= Dytryk =

Dytryk (Dietrich or Theoderic) (born after 992 - died after 1032) – Polish duke in 1032.

Dytryk was a paternal grandson (patruelus) of Mieszko I and his second (or third?) wife Oda of Haldensleben, the daughter of Dietrich of Haldensleben, the Margrave of the Northern March. Dytryk was thus named after his maternal grandfather Dietrich of Haldensleben. The precise identity of Dytryk's father is uncertain. Mieszko had had three sons by Oda, Mieszko, Świętopełk, and Lambert. Of these, Świętopełk is suspected to have died before the composition of the Dagome iudex in 991, probably young and without offspring. This leaves Mieszko and Lambert as the likely candidates for Dytryk's father, with Mieszko preferred, presumably for being the eldest.

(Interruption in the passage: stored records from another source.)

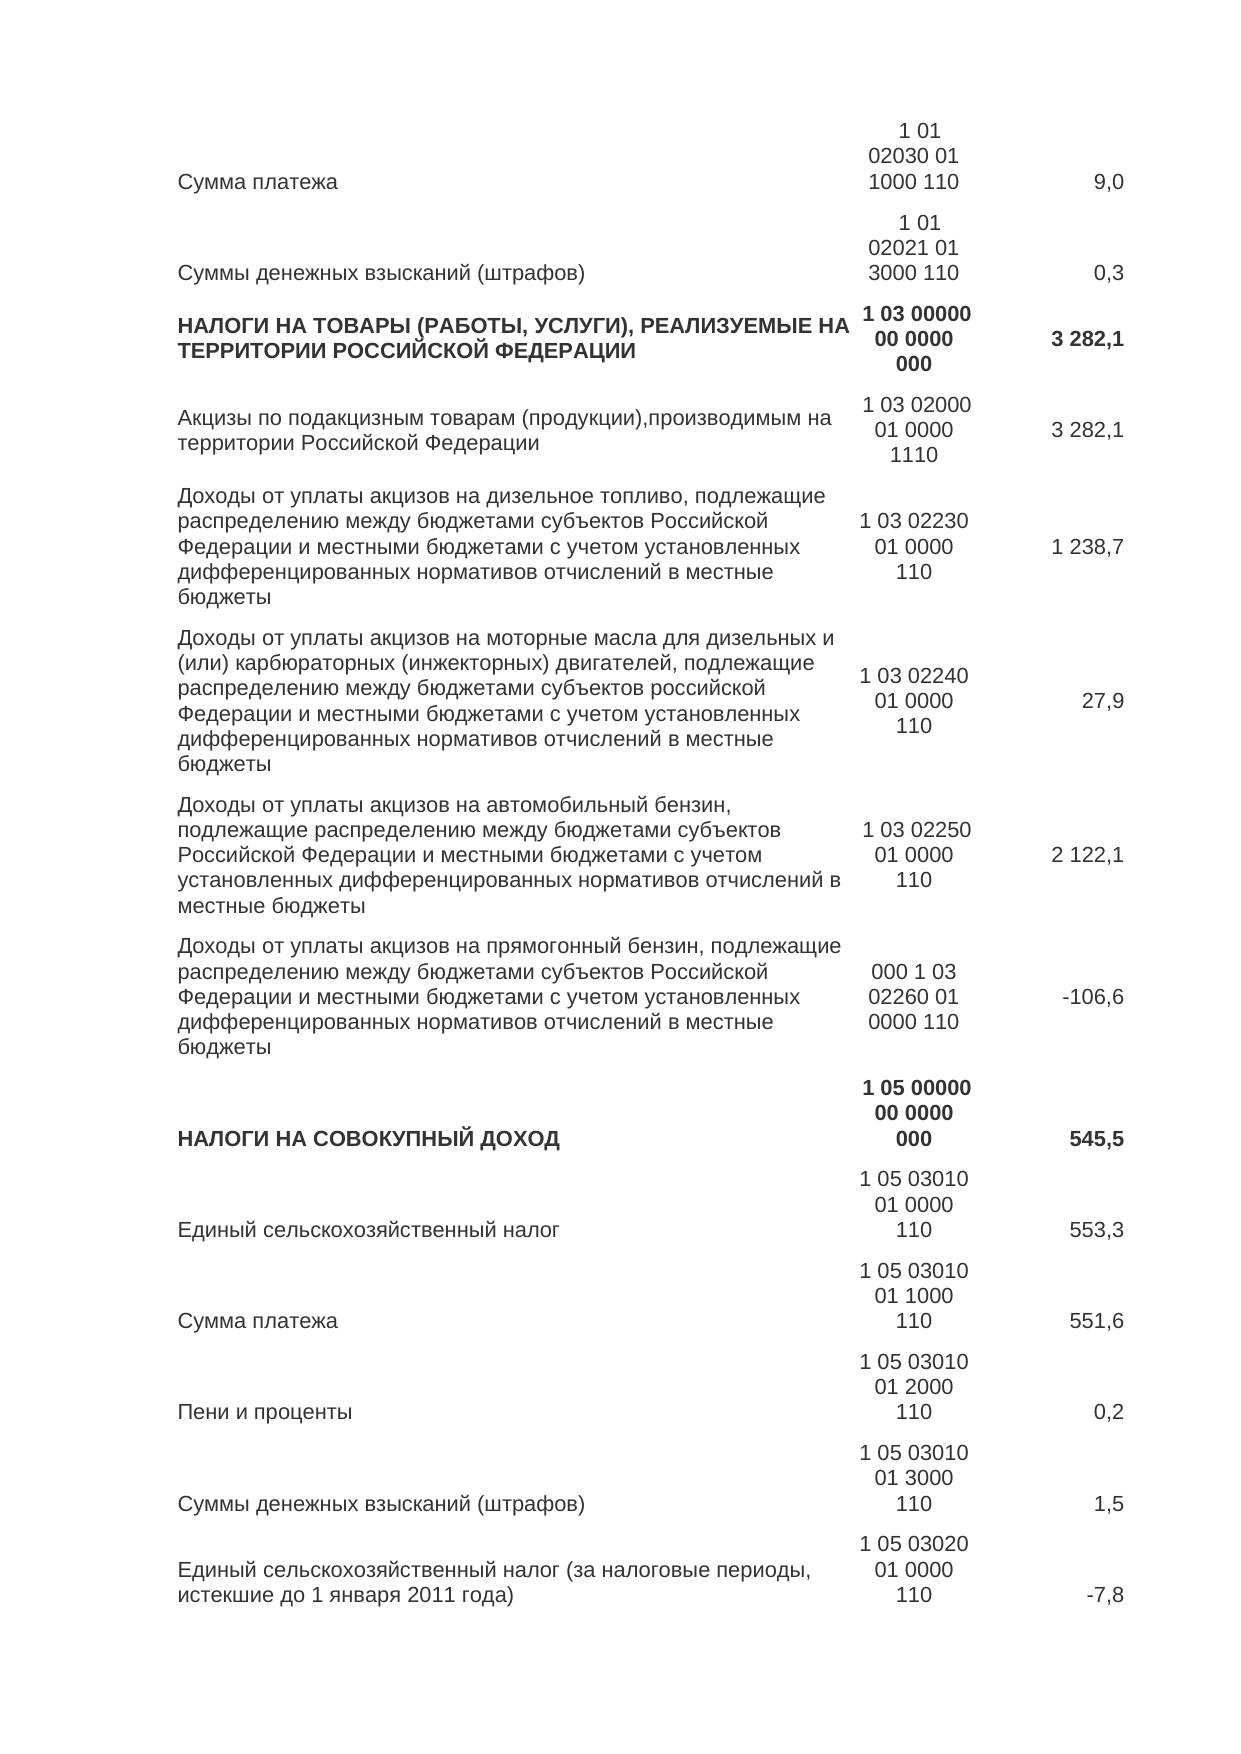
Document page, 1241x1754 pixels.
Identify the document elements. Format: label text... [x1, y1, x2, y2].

table_cell НАЛОГИ НА СОВОКУПНЫЙ ДОХОД [177, 1075, 854, 1166]
table_cell 1 03 02230 01 0000 110 [854, 483, 974, 625]
table_cell 2 122,1 [974, 792, 1124, 933]
table_cell 1 05 03010 01 3000 110 [854, 1440, 974, 1531]
table_cell Единый сельскохозяйственный налог (за налоговые периоды, истекшие до 1 января 2011 года) [177, 1531, 854, 1622]
table_cell 9,0 [974, 118, 1124, 209]
table_cell 551,6 [974, 1258, 1124, 1349]
table_cell 3 282,1 [974, 392, 1124, 483]
table_cell Доходы от уплаты акцизов на дизельное топливо, подлежащие распределению между бюджетами субъектов Российской Федерации и местными бюджетами с учетом установленных дифференцированных нормативов отчислений в местные бюджеты [177, 483, 854, 625]
table_cell 1 03 00000 00 0000 000 [854, 301, 974, 392]
table_cell 1 05 03010 01 2000 110 [854, 1349, 974, 1440]
table_cell -7,8 [974, 1531, 1124, 1622]
table_cell 27,9 [974, 625, 1124, 792]
table_cell 1 01 02021 01 3000 110 [854, 209, 974, 301]
table_cell 1 03 02000 01 0000 1110 [854, 392, 974, 483]
table_cell Сумма платежа [177, 118, 854, 209]
table_cell Единый сельскохозяйственный налог [177, 1166, 854, 1257]
table_cell 1 03 02240 01 0000 110 [854, 625, 974, 792]
table_cell 0,2 [974, 1349, 1124, 1440]
table_cell 1 05 03020 01 0000 110 [854, 1531, 974, 1622]
table_cell 1 05 03010 01 1000 110 [854, 1258, 974, 1349]
table_cell 1,5 [974, 1440, 1124, 1531]
table_cell Суммы денежных взысканий (штрафов) [177, 1440, 854, 1531]
table_cell 1 05 03010 01 0000 110 [854, 1166, 974, 1257]
table_cell Доходы от уплаты акцизов на прямогонный бензин, подлежащие распределению между бюджетами субъектов Российской Федерации и местными бюджетами с учетом установленных дифференцированных нормативов отчислений в местные бюджеты [177, 933, 854, 1075]
table_cell 1 01 02030 01 1000 110 [854, 118, 974, 209]
table_cell 000 1 03 02260 01 0000 110 [854, 933, 974, 1075]
table_cell -106,6 [974, 933, 1124, 1075]
table_cell Сумма платежа [177, 1258, 854, 1349]
table_cell 545,5 [974, 1075, 1124, 1166]
table_cell Доходы от уплаты акцизов на моторные масла для дизельных и (или) карбюраторных (инжекторных) двигателей, подлежащие распределению между бюджетами субъектов российской Федерации и местными бюджетами с учетом установленных дифференцированных нормативов отчислений в местные бюджеты [177, 625, 854, 792]
table_cell 553,3 [974, 1166, 1124, 1257]
table_cell Акцизы по подакцизным товарам (продукции),производимым на территории Российской Федерации [177, 392, 854, 483]
table_cell Пени и проценты [177, 1349, 854, 1440]
table_cell НАЛОГИ НА ТОВАРЫ (РАБОТЫ, УСЛУГИ), РЕАЛИЗУЕМЫЕ НА ТЕРРИТОРИИ РОССИЙСКОЙ ФЕДЕРАЦИИ [177, 301, 854, 392]
table_cell 3 282,1 [974, 301, 1124, 392]
table_cell 1 05 00000 00 0000 000 [854, 1075, 974, 1166]
table_cell 0,3 [974, 209, 1124, 301]
table_cell Суммы денежных взысканий (штрафов) [177, 209, 854, 301]
table_cell 1 238,7 [974, 483, 1124, 625]
table_cell Доходы от уплаты акцизов на автомобильный бензин, подлежащие распределению между бюджетами субъектов Российской Федерации и местными бюджетами с учетом установленных дифференцированных нормативов отчислений в местные бюджеты [177, 792, 854, 933]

In July 1032, following the murder of Duke Bezprym of Poland, Emperor Konrad II brokered a partition of Poland at Merseburg, dividing it between Bezprym's brothers Mieszko II Lambert and Otto and their nephew Dytryk. The partition proved short-lived, and Otto's death and Dytryk's exile allowed Mieszko II Lambert to briefly reunify the country in 1033. Dytryk's subsequent fate is unknown, and but he died after July 1032 or 1033.

==Bibliography==
- Balzer O., Genealogia Piastów, Kraków 1895.
- Jasiński K., Rodowód pierwszych Piastów, Poznań 2004, s. 126–127.
- Labuda G., Pierwsze państwo polskie, Kraków 1989, ISBN 83-03-02969-X, s. 54.
- Rymar E., Rodowód książąt pomorskich, Szczecin 2005, ISBN 83-87879-50-9.
- Szczur S., Historia Polski. Średniowiecze, Kraków 2002, ISBN 83-08-03272-9.